Page-level text extractions
..............................
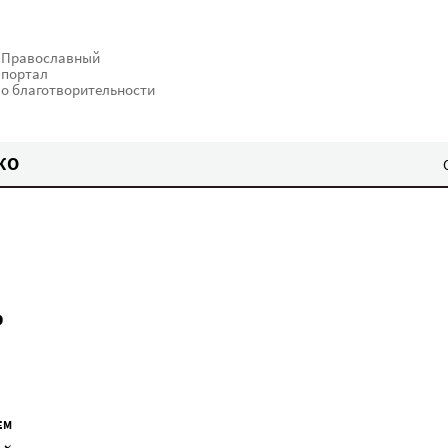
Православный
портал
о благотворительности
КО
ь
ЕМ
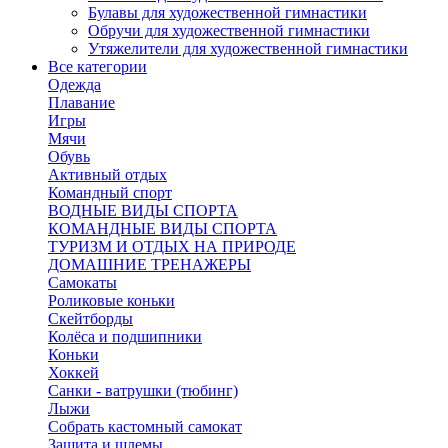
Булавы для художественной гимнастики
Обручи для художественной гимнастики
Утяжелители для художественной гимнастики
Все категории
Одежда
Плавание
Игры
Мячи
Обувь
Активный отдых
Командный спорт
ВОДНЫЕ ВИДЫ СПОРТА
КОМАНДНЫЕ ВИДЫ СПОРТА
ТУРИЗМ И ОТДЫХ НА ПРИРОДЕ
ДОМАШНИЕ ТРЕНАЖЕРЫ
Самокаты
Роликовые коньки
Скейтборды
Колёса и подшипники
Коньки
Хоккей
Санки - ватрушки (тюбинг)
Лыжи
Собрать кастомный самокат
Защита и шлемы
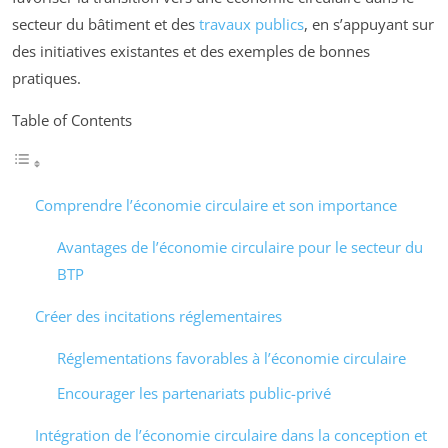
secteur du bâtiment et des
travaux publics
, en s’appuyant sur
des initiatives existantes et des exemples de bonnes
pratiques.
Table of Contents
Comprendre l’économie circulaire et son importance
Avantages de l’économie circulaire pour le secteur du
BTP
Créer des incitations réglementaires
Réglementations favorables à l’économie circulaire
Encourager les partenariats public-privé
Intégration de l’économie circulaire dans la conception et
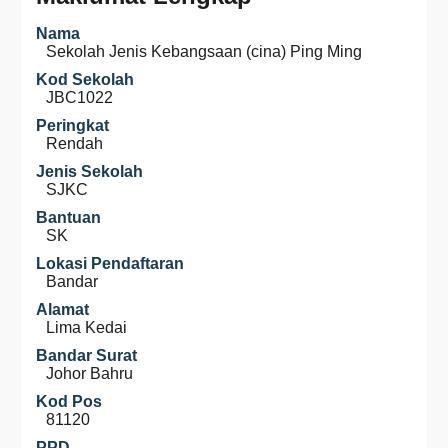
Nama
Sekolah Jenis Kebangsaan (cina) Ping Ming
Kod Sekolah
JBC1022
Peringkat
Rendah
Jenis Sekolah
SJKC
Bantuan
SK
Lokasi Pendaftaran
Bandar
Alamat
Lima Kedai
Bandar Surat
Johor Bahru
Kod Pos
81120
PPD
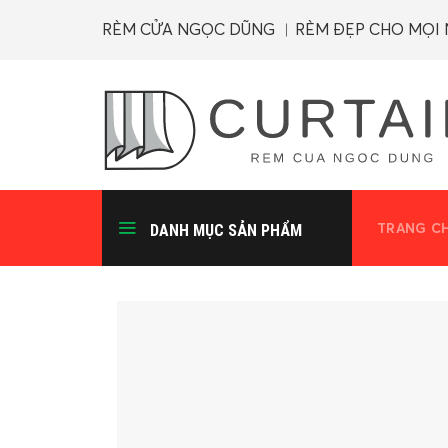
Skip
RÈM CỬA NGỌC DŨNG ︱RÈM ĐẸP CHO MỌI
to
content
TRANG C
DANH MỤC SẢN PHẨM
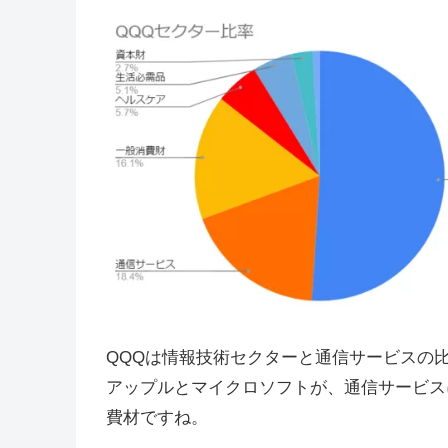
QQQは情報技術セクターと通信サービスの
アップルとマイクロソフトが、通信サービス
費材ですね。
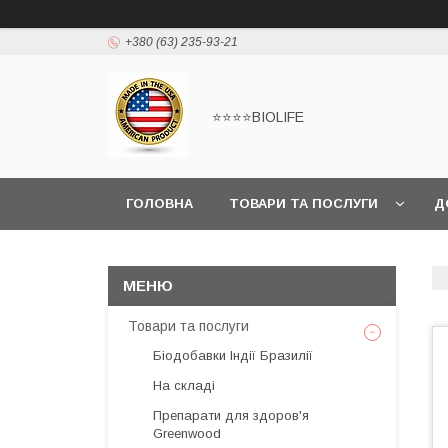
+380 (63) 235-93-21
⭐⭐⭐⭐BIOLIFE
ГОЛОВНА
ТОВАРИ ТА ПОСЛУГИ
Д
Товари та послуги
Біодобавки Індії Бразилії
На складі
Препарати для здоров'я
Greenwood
..............................
## What you will do
Please output the entries above exactly, leaving out every picture.

## Solved problem
Православный
портал
о благотворительности
КО
ь
ЕМ
Булавы для художественной гимнастики
Обручи для художественной гимнастики
Утяжелители для художественной гимнастики
Все категории
Одежда
Плавание
Игры
Мячи
Обувь
Активный отдых
Командный спорт
ВОДНЫЕ ВИДЫ СПОРТА
КОМАНДНЫЕ ВИДЫ СПОРТА
ТУРИЗМ И ОТДЫХ НА ПРИРОДЕ
ДОМАШНИЕ ТРЕНАЖЕРЫ
Самокаты
Роликовые коньки
Скейтборды
Колёса и подшипники
Коньки
Хоккей
Санки - ватрушки (тюбинг)
Лыжи
Собрать кастомный самокат
Защита и шлемы
secteur du bâtiment et des
travaux publics
, en s’appuyant sur
des initiatives existantes et des exemples de bonnes
pratiques.
Table of Contents
Comprendre l’économie circulaire et son importance
Avantages de l’économie circulaire pour le secteur du
BTP
Créer des incitations réglementaires
Réglementations favorables à l’économie circulaire
Encourager les partenariats public-privé
Intégration de l’économie circulaire dans la conception et
Nama
Sekolah Jenis Kebangsaan (cina) Ping Ming
Kod Sekolah
JBC1022
Peringkat
Rendah
Jenis Sekolah
SJKC
Bantuan
SK
Lokasi Pendaftaran
Bandar
Alamat
Lima Kedai
Bandar Surat
Johor Bahru
Kod Pos
81120
PPD
Skip
RÈM CỬA NGỌC DŨNG ︱RÈM ĐẸP CHO MỌI
to
content
TRANG C
DANH MỤC SẢN PHẨM
QQQは情報技術セクターと通信サービスの
アップルとマイクロソフトが、通信サービス
費材ですね。
+380 (63) 235-93-21
⭐⭐⭐⭐BIOLIFE
ГОЛОВНА
ТОВАРИ ТА ПОСЛУГИ
Д
Товари та послуги
Біодобавки Індії Бразилії
На складі
Препарати для здоров'я
Greenwood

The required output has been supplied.